What could I be doing wrong and how can I fix it?

mufeili · March 25, 2021, 7:00am

Can you provide a code snippet for reproducing the issue? This should include a toy graph as well as the lines of code for invoking the user-defined function.

agt · March 29, 2021, 2:10am

I found that the problem occurs when I input a graph with no nodes or edges. This somehow breaks CUDA and I cannot create any new tensors in my program after this, as they all cause that CUDA error. With MessageFunc defined as above and an MPN defined like this:

class MessagePassingNet(torch.nn.Module):
    def __init__(self, hidden_size,
                 embed_size):
        super().__init__()
        
        self.make_msgs = MessageFunc(embed_size, hidden_size)
        self.reduce_msgs = dgl.function.sum("state", "sum_incoming_state")

        self.hidden_size = hidden_size
        
    def forward(self, graph):
        graph.nodes["a"].data["sum_incoming_state"] = (
            torch.randn(graph.number_of_nodes("a"), 2, self.hidden_size, device = graph.device)
        )
        
        graph.update_all(self.make_msgs, self.reduce_msgs, etype = "b")
        return graph

with a graph defined like this:

a = dgl.heterograph({("a", "b", "a"):[]}, device = device)
a.nodes["a"].data["rep"] = torch.zeros(0,10, device = device)
a.edges["b"].data["rep"] = torch.zeros(0,10, device = device)

I was able to avoid this problem by checking if a graph has edges before passing it through the MPN, but it took me a long time to figure this simple solution out.

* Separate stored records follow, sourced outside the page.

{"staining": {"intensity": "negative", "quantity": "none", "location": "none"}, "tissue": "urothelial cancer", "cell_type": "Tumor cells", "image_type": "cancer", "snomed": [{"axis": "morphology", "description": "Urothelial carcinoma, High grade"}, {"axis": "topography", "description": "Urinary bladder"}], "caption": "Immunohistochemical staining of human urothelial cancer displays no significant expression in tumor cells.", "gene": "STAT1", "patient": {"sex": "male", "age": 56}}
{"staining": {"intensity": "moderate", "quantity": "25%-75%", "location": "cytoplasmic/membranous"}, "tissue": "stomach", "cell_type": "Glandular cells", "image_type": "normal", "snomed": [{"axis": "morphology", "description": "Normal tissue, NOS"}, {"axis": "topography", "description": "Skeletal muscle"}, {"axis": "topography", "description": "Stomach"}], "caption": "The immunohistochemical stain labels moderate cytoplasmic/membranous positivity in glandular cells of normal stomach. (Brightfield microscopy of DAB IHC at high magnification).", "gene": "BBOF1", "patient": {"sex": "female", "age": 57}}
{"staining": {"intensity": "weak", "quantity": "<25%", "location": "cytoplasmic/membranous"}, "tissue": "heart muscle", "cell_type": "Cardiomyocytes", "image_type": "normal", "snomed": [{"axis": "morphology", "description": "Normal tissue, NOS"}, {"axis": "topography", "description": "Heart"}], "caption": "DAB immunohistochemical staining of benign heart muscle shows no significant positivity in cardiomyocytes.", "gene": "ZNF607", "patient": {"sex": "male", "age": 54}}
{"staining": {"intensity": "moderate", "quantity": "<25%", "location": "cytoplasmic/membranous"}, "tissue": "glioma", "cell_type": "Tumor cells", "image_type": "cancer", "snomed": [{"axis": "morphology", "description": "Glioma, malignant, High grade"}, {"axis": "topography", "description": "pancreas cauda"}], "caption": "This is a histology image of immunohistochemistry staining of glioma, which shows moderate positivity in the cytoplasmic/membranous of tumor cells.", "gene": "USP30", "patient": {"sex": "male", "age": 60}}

I’m not sure why it works fine on CPU, but breaks completely on GPU. I don’t know if this is purely a problem with how the model uses torch.rnn, or if there is a way that DGL could help users avoid this case better.

system · April 28, 2021, 2:11am

This topic was automatically closed 30 days after the last reply. New replies are no longer allowed.